Regelmäßig wird in der Münchner Lokalpresse irgendein Star- oder Fernsehkoch über den Viktualienmarkt geführt, schnüffelt an Trüffeln, schwärmt von edlen französischen Käsen, läßt sich eine fränkische Regio-Delikatesse wie Bamberger Hörnla-Kartoffeln einpacken und dann steht wieder in der Zeitung, daß unser Markt so schön sei, aber halt leider auch eine Luxusapotheke. Manchmal bedauert der Redakteur dann noch, daß er immer mehr zum Tummelplatz von Touristengruppen wird, die die Standlweiber nur ablichten, anstatt zu kaufen. Saftläden, die Zukunft unseres geliebten Marktes?

Ok. Der Viktualienmarkt spielt in der kulinarischen Top-Liga mit. Rehrücken, Flug-Mango,  Piemont-Trüffel, Wildfang-Steinbutt, Tiefsee-Languste oder Kirschen im Winter – gibts alles.

Trotzdem finde ich es schade (und auch etwas geschäftsschädigend), daß viel zu wenig über die günstigen Einkaufsmöglichkeiten geschrieben wird.

Das geht 6:30 Uhr früh los mit dem Kaffeestandl Karnoll, das ich wegen seiner sozialen Durchmischung schätze. Hier ist man im Herz der Weltstadt mit Herz, trifft native speaker und von fern Zugroaste und erlebt ein München, daß auch für Handwerker ein Herz hat. Mit 85 Cent ist man mit einer heißen Tasse Burckhof Kaffee dabei – die Marktgemälde an der Fassade darf man gratis bestaunen.

Noch billiger kommt weg, wer nach einem sauren Katerfrühstück lechzt. 80 Cent kostet die traditionsreiche Salz- oder Essiggurke in Freisingers Saurer Ecke auf die Hand – da nimmt man sogar den ungewohnt brummigen Service in Kauf.

Bei den Backwaren fehlts noch zur Weltklasse. Wirklich knusprige Baguette, wirklich blättrige Crossants sind im Lande der Brezn selten. Dafür bieten fast alle Marktbäcker verbilligtes Brot vom Vortag an – manchen schmeckt das eh besser als frische feuchte Ware. Löbliches Gegenbeispiel zu unserer Wegwerfgesellschaft: in der Blumenstrasse betreibt die Hofpfisterei einen Laden, wo übriggebliebene Laibe zum Volkspreis abgegeben werden.

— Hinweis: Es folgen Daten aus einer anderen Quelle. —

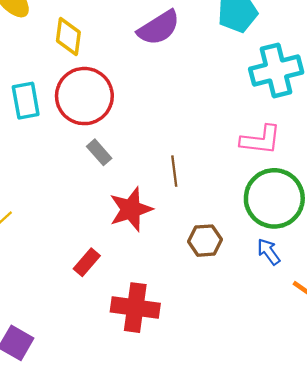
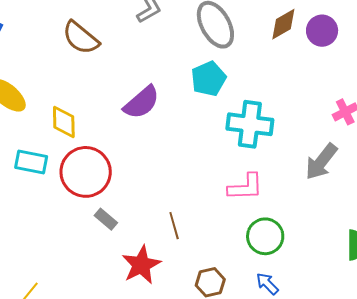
cyan cross: (276, 71) -> (250, 124), turned 30
cyan rectangle: (26, 101) -> (31, 162), moved, turned -60
green circle: (274, 198) -> (265, 236), size x0.7

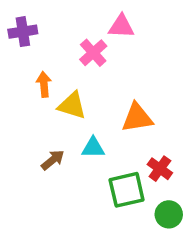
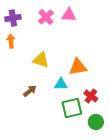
pink cross: (93, 53) -> (46, 17), moved
orange arrow: (44, 84) -> (11, 41), moved
cyan triangle: (93, 148) -> (61, 84), moved

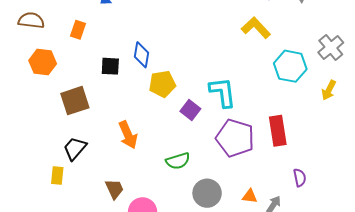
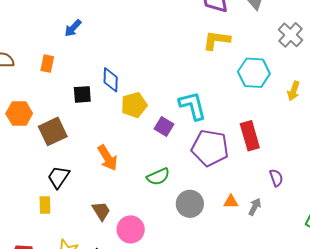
yellow L-shape: (256, 28) -> (217, 40), turned -32
gray cross: (331, 48) -> (290, 35), moved
orange hexagon: (43, 62) -> (19, 113), moved

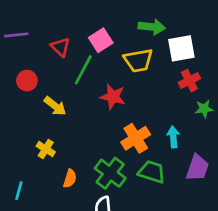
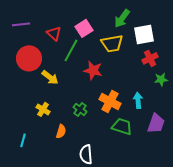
green arrow: (152, 27) -> (122, 18), turned 120
red circle: (27, 81) -> (29, 58), size x1.6
orange cross: (136, 138) -> (110, 101), turned -30
green cross: (110, 173) -> (80, 109), moved, size x0.6

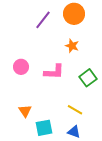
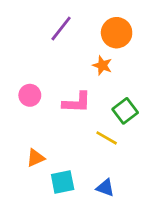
orange circle: (74, 14) -> (117, 33), moved
yellow line: (75, 110) -> (107, 138), moved
orange triangle: (25, 111) -> (36, 158), turned 40

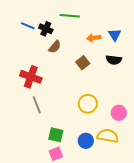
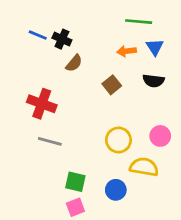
green line: (70, 16) -> (139, 22), moved
gray line: (37, 105) -> (50, 141), turned -54
pink circle: (119, 113) -> (160, 136), moved
yellow semicircle: (108, 136) -> (144, 167), moved

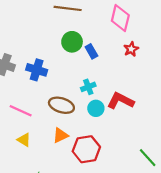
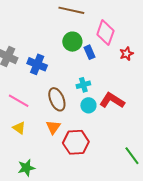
pink diamond: (120, 18) -> (105, 33), moved
brown ellipse: (61, 105) -> (57, 99), turned 45
orange triangle: (61, 135) -> (53, 127), turned -35

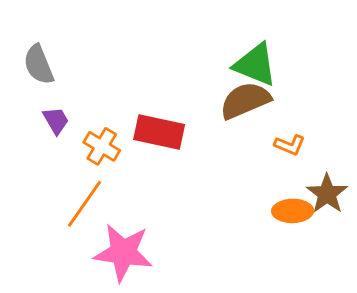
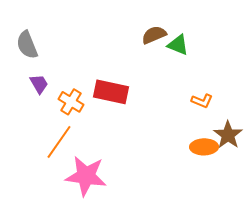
green triangle: (255, 65) -> (178, 45), size x0.7
brown semicircle: (245, 100) -> (154, 35), moved, size x0.7

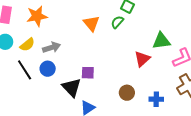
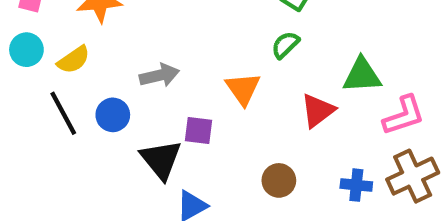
green semicircle: (117, 22) -> (285, 45), moved
orange triangle: (91, 23) -> (243, 89), moved
gray arrow: (52, 47) -> (159, 75), moved
blue cross: (156, 99) -> (356, 185), moved

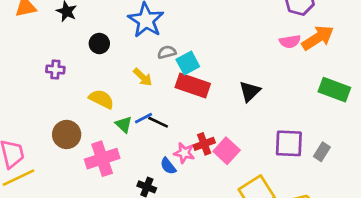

Radi, Erbsen, Spinat, alles Eigenbau – wenn ich bei den Gemüsebauern aus dem Münchner Norden einkaufe, die ihre Zelte vor dem Pschorr aufgeschlagen haben, kostet der volle Korb selten mehr als 10 € – ein paar Karotten gibts meist als Gratiszugabe zum Pfiat di. Nur schade, daß einheimisches bayerisches Obst etwa aus Bad Feilnbach so schwer aufzutreiben ist.

Eine Fundgrube sind die Metzger. Sicher, in den winzigen Läden der Metzgerzeile findet man Krone vom Salzwiesenlamm und immer häufiger auch riesige Ochsenkoteletts, die ihren dry aged Preis haben. Aber wo bitte kriege ich sonst all die billigen Schnitte wie Lammbrust, Kalbsschwanz, Entenjung oder Markknochen, aus denen man köstliche Eintöpfe oder Schmorfleisch zubereiten kann? From nose to tail, das bedeutet auch schmackhafte Sparküche.

Kurzum, natürlich gönne ich mir manchmal eine Spezialität, ohne auf den Preis zu schauen – französische Kapaun-Supreme vom Putenhändler Stephani, den Edel-Obatzdn vom Tölzer Kasladn, Knollenziest oder zartrosa Radicchio aus Treviso beim Schott-Standl, der der Traum jedes ambitionierten Gemüsekochs ist. Und wenn ich einen sonnigen Sitzplatz vor dem Poseidon ergattert habe, bescheide ich mich nicht automatisch mit der köstlichen Fischsuppe um 5,20 €. Aber oft radle ich auch auf den Markt, weil man da mit etwas Geschick billig einkaufen kann, ohne vor nervigen Registrierkassen Schlange stehen zu müssen  – auch schon vor Samstag 16 Uhr, wenn manche Standln ihr Gemüse verramschen.

Freilich, Granteln über Viktualienmarktpreise hat Tradition. „Gwamperter Eierdandler“ beschimpft die Volkssängerin Ida Schumacher (richtig, das ist die Brunnernfigur mit dem Trambahnritzenreinigungsbesen) in den 1950ern einen Verkäufer, der es gewagt hatte, die Eierpreise um ein paar Pfennige anzuheben. Bajuwarisches Hörvergnügen pur, auf YouTube jederzeit anzuklicken.